Como pode um
Treinador Profissional não aproveitar “aquilo” que de mais precioso existe num
jogador de Futebol? Como pode um Treinador Profissional desperdiçar “aquilo”
com que grande parte dos Treinadores Amadores deseja poder trabalhar, mas ao
qual apenas uma pequena minoria consegue ter acesso? Refiro-me à Inteligência
Futebolística, claro está!
A caminho da
minha sétima temporada como Treinador Principal, Deus sabe o quanto tenho
lutado e trabalhado para, juntamente com os Treinadores que trabalham comigo
diariamente, poder dotar os nossos jogadores de mais e melhor Inteligência
Futebolística. Dos exercícios mais simples e analíticos à sistematização mais
complexa e mais aproximada da Periodização Táctica, passando ainda pela
Descoberta Guiada, muitos têm sido os caminhos percorridos por mim e pelas
minhas Equipas Técnicas para conseguirmos potenciar os nossos atletas do ponto
de vista técnico-táctico...potenciando primeiramente a sua Inteligência Futebolística.
Ou não fosse o “pensar” o primeiro e mais importante de todos os actos...
E, no entanto,
existem Treinadores Profissionais que parecem não saber aproveitar a
Inteligência Futebolística de alguns dos seus jogadores. Existem Treinadores
Profissionais que parecem desprezar a Inteligência Futebolística de alguns dos
seus jogadores em detrimento de outros que correm mais, saltam mais e “batem”
mais...o que não significa propriamente correr melhor, saltar melhor e “bater”
melhor.
Sem ter que me
esforçar em demasia, lembro-me facilmente de quatro jogadores que, em momentos
distintos das suas carreiras e em
diferentes clubes, viram a sua mais-valia “intelecto-futebolística” ser
desprezada pelo líder do grupo a que pertenciam...
Figura de proa
do Moreirense na primeira metade da época 2016/2017, principal municiador de um
ataque encabeçado por Daniel Podence e artista maior de um conjunto que
conseguiu a proeza de conquistar a Taça da Liga (vencendo SL Benfica e SC
Braga, convém não esquecer), Francisco Geraldes é um caso único e suis generis
no Futebol Nacional.
Resgatado no “Mercado
de Inverno” pelo Presidente Bruno de Carvalho, mas contra a vontade do
Treinador Jorge Jesus, Francisco Geraldes está a “pagar” precisamente isso: não
foi escolha do Treinador, não joga. A meu ver, essa é a única razão pela qual o
jovem centro-campista não joga. Não tem a ver com o Modelo de Jogo, não tem a
ver com o Sistema Táctico nem tão pouco com a suposta falta de intensidade
(aquela terminologia famosa que todos usam, mas que ninguém ousa
definir)...Zero! Tem a ver única e exclusivamente com a incapacidade de Jorge
Jesus em lidar com alguém tão inteligente e sagaz como Francisco Geraldes.

+-------+

• REQUISITO A
Responda, com base no texto sobre a Inteligência Futebolística:
(i) Qual das suas temporadas como Treinador Principal o autor diz estar a caminho de começar?
(ii) Que troféu conquistou o conjunto do Moreirense?
(iii) Quem resgatou Francisco Geraldes no "Mercado de Inverno"?

+-------+

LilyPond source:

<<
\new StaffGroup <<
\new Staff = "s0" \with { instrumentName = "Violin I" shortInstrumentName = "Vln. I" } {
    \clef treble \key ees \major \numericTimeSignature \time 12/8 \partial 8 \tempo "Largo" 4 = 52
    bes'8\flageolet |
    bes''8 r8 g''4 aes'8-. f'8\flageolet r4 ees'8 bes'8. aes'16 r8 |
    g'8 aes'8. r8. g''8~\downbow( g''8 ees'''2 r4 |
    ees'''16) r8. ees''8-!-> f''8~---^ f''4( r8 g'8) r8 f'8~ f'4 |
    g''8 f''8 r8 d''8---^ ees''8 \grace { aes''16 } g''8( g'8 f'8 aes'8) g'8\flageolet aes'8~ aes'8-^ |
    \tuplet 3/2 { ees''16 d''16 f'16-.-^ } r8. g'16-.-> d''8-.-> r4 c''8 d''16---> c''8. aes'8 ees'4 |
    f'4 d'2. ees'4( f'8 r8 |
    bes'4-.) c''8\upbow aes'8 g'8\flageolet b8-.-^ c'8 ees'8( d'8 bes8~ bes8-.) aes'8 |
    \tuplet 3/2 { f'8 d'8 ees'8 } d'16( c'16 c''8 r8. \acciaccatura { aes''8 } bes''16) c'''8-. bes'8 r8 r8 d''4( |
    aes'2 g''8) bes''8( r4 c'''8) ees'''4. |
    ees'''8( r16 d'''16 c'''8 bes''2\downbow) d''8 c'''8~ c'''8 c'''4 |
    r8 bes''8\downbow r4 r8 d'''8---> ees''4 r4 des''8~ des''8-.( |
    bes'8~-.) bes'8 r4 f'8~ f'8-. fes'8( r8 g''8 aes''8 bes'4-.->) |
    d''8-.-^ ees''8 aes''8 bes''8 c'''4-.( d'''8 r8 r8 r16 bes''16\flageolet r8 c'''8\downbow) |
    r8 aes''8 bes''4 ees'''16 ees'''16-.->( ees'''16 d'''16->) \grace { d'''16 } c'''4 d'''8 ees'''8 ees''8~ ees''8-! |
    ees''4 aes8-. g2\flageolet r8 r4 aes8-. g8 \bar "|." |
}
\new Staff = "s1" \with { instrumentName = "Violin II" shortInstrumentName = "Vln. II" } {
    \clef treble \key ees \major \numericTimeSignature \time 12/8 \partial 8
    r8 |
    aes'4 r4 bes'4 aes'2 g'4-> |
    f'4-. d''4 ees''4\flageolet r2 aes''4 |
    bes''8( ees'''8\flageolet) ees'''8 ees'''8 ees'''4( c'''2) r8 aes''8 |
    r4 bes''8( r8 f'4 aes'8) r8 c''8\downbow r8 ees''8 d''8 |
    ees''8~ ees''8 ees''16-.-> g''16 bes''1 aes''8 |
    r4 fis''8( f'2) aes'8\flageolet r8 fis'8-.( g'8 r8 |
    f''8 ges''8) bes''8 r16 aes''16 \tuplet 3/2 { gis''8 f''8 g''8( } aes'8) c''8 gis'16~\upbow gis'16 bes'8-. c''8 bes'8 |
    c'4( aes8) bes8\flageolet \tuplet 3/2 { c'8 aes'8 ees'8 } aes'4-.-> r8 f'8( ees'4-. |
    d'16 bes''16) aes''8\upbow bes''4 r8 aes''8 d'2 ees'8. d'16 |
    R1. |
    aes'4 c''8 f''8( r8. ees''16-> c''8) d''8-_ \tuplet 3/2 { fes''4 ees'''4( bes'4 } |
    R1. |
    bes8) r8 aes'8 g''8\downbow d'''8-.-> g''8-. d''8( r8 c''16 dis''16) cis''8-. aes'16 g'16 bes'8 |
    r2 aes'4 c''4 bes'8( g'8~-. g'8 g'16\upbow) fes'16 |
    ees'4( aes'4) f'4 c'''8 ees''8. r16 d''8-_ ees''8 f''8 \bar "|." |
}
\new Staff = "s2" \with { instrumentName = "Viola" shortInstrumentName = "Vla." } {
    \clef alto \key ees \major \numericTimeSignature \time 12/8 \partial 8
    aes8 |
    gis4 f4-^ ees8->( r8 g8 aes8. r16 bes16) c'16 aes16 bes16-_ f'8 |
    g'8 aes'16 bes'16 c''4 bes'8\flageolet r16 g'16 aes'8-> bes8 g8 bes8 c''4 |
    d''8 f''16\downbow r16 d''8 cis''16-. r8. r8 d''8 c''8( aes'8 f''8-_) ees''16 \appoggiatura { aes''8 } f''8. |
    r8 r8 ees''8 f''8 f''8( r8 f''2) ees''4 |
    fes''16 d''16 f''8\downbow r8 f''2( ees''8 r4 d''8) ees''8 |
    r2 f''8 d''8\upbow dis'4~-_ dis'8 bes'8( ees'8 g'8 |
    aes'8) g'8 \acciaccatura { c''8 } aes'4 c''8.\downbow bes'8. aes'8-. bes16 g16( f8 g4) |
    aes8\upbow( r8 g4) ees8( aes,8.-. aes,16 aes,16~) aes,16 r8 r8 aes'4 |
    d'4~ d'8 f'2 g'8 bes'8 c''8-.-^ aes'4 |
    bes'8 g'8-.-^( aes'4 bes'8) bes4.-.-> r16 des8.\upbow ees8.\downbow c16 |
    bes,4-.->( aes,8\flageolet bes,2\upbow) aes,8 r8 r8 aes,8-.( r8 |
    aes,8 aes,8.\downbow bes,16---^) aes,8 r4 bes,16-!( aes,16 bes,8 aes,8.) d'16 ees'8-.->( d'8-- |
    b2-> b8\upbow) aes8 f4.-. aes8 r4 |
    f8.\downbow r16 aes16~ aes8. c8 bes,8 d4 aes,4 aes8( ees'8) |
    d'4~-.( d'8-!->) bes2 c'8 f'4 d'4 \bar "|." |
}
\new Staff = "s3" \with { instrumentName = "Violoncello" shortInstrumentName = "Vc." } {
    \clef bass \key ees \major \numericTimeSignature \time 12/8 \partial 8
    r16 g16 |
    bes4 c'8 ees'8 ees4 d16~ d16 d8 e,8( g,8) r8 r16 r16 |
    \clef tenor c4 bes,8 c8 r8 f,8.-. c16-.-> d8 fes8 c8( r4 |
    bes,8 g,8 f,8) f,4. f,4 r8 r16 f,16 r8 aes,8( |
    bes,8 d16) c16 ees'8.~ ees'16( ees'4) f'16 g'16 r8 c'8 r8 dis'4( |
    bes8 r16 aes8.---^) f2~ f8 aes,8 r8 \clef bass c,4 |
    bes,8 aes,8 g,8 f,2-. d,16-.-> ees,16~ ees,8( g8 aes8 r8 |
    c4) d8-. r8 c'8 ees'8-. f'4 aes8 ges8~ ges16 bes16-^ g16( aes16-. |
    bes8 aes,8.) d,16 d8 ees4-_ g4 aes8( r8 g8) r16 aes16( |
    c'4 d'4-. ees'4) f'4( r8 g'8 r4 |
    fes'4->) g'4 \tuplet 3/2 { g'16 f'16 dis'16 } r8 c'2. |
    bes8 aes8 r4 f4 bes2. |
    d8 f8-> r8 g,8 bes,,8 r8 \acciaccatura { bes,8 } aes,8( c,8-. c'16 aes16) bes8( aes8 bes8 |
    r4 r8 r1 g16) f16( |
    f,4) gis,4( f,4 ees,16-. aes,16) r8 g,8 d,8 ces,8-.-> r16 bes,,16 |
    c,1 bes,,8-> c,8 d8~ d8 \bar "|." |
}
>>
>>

+-------+

• REQUISITO B
Indique cada linha dos registos em que aparece a palavra "shortInstrumentName" e copie-a por inteiro.

• RESPOSTA COMPLETA A
(i) A sétima temporada.
(ii) A Taça da Liga.
(iii) O Presidente Bruno de Carvalho.

• RESPOSTA COMPLETA B
\new Staff = "s0" \with { instrumentName = "Violin I" shortInstrumentName = "Vln. I" } {
\new Staff = "s1" \with { instrumentName = "Violin II" shortInstrumentName = "Vln. II" } {
\new Staff = "s2" \with { instrumentName = "Viola" shortInstrumentName = "Vla." } {
\new Staff = "s3" \with { instrumentName = "Violoncello" shortInstrumentName = "Vc." } {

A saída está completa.